Although obliged to spend most of his time in England, the government was considerate enough, or willing enough to be rid of him, that they repealed the law requiring Parliamentary consent for the King to leave the country so that George I was able to take length leaves of absence in Hanover in 1716, 1719, 1720, 1723 and 1725. His son presided over a regency council while he was away and given that the King and his son thoroughly hated each other, government opposition tended to gather around the Prince. Since it often involved Hanover, King George I did take an active interest in foreign affairs and played a leading part in gathering an alliance of the British, Germans, French and Dutch against the Spanish who, in 1719, invaded Scotland and tried to spark their own Jacobite rebellion. However, only a few hundred Spanish troops managed to land successfully and they, along with barely a thousand Jacobites, were easily crushed. The King also saw to it that Hanover benefited by gaining territory at the expense of Sweden in the resolution of the “Great Northern War”, a Russian-backed war to destroy the dominance of the Kingdom of Sweden in northern and eastern Europe.

The last major crisis King George I presided over was the collapse of the so-called “South Sea Bubble”. What happened was that the government-backed South Sea Company was given a monopoly on trade with South America in exchange for buying the British national debt from the government. Despite having no real assets, speculators bid up the price of shares in the company higher and higher so that dozens of “bubble companies” sprang up. When the government passed a law to squash these companies, it sparked the bursting of the South Sea Bubble, causing a stock market crash, forcing the resignation of many government officials and severely undermining faith in the government. The King and his ministers were never more unpopular than after their bungled attempts at controlling the economy had cost so many so much. The public did not know that King George I had hardly been the cause of it all and evidence shows that he lost money in the affair as well. It was not a good situation though for King George’s first minister, Robert Walpole, generally regarded as the first British Prime Minister as people today would recognize it. He was better recognized by sticking to simpler forms of patronage, such as in convincing King George I to revive the Order of the Bath as a way to reward political supporters.
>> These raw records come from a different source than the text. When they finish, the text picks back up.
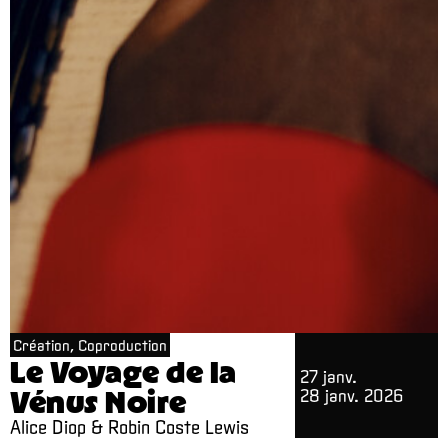
Création, Coproduction
Le Voyage de la
27 janv.
Vénus Noire
28 janv. 2026
Alice Diop & Robin Coste Lewis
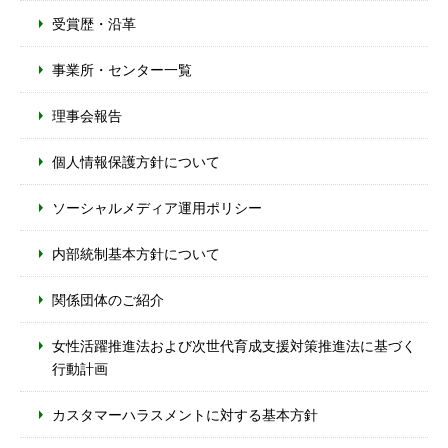
受賞歴・沿革
事業所・センター一覧
理事会報告
個人情報保護方針について
ソーシャルメディア運用ポリシー
内部統制基本方針について
関係団体のご紹介
女性活躍推進法および次世代育成支援対策推進法に基づく
行動計画
カスタマーハラスメントに対する基本方針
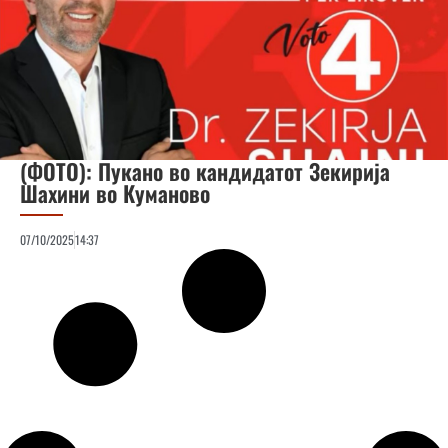
(ФОТО): Пукано во кандидатот Зекирија
Шахини во Куманово
07/10/2025
14:37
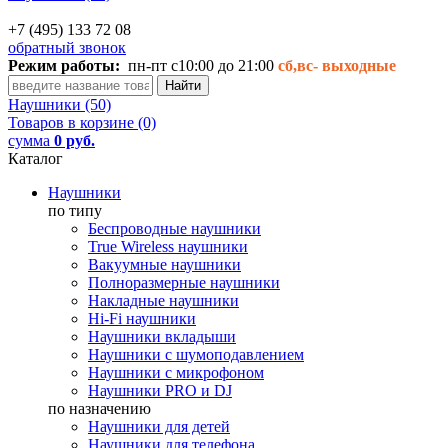
+7 (495) 133 72 08
обратный звонок
Режим работы:
пн-пт с10:00 до 21:00
сб,вс-
выходные
Наушники (50)
Товаров в корзине (0)
сумма
0 руб.
Каталог
Наушники
по типу
Беспроводные наушники
True Wireless наушники
Вакуумные наушники
Полноразмерные наушники
Накладные наушники
Hi-Fi наушники
Наушники вкладыши
Наушники с шумоподавлением
Наушники с микрофоном
Наушники PRO и DJ
по назначению
Наушники для детей
Наушники для телефона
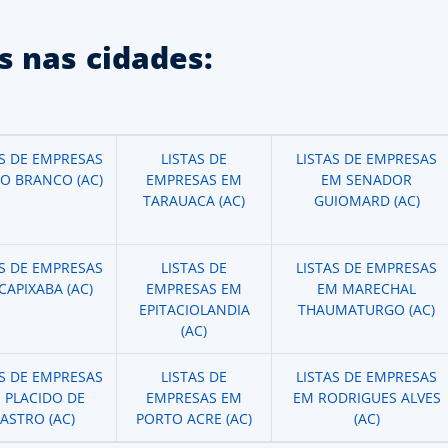
 nas cidades:
AS DE EMPRESAS
LISTAS DE
LISTAS DE EMPRESAS
IO BRANCO (AC)
EMPRESAS EM
EM SENADOR
TARAUACA (AC)
GUIOMARD (AC)
AS DE EMPRESAS
LISTAS DE
LISTAS DE EMPRESAS
CAPIXABA (AC)
EMPRESAS EM
EM MARECHAL
EPITACIOLANDIA
THAUMATURGO (AC)
(AC)
AS DE EMPRESAS
LISTAS DE
LISTAS DE EMPRESAS
 PLACIDO DE
EMPRESAS EM
EM RODRIGUES ALVES
ASTRO (AC)
PORTO ACRE (AC)
(AC)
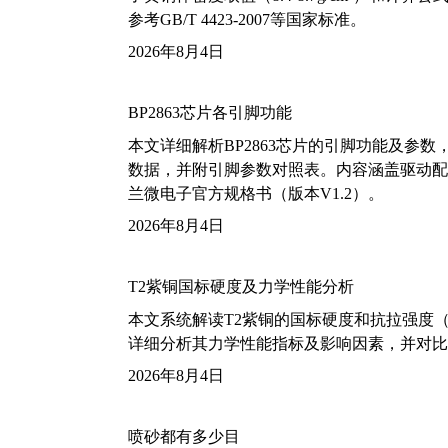
参考GB/T 4423-2007等国家标准。
2026年8月4日
BP2863芯片各引脚功能
本文详细解析BP2863芯片的引脚功能及参
数据，并附引脚参数对照表。内容涵盖驱动配
兰微电子官方规格书（版本V1.2）。
2026年8月4日
T2紫铜国标硬度及力学性能分析
本文系统解读T2紫铜的国标硬度和抗拉强度（包括T2
详细分析其力学性能指标及影响因素，并对比
2026年8月4日
喷砂都有多少目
King George I died in Germany on June 11, 1727 which did not provoke a great deal of sorrow in the British Isles. All in all, about the best that can be said for George I, as King of England, is that he was not terrible. He was a very effective Elector of Hanover but as for the British Isles, the best that can be said is that the three kingdoms did not descend into chaos or poverty during his reign. He did have his good qualities. He was a good military leader, courageous on the battlefield, thrifty in economic matters and was fairly astute in political matters. His shyness led to some unfair criticism and he was not an unintelligent man, however he was far from a good man either. His treatment of his family was deplorable, he frankly did not care all that much about Britain and was from start to finish a German more concerned with events in Germany than in the British Isles. Brought to the throne by an act of Parliament rather than by birth, the political class became more entrenched under his reign as he was fairly disinterested in events that did not impact Hanover. The changes put in place in 1688 were not really fully felt until the reign of King George I when the King’s first minister first began to rise in prominence as being the real “leader” of the country, a trend which would (with one interruption named George III) continue and become more pronounced over time.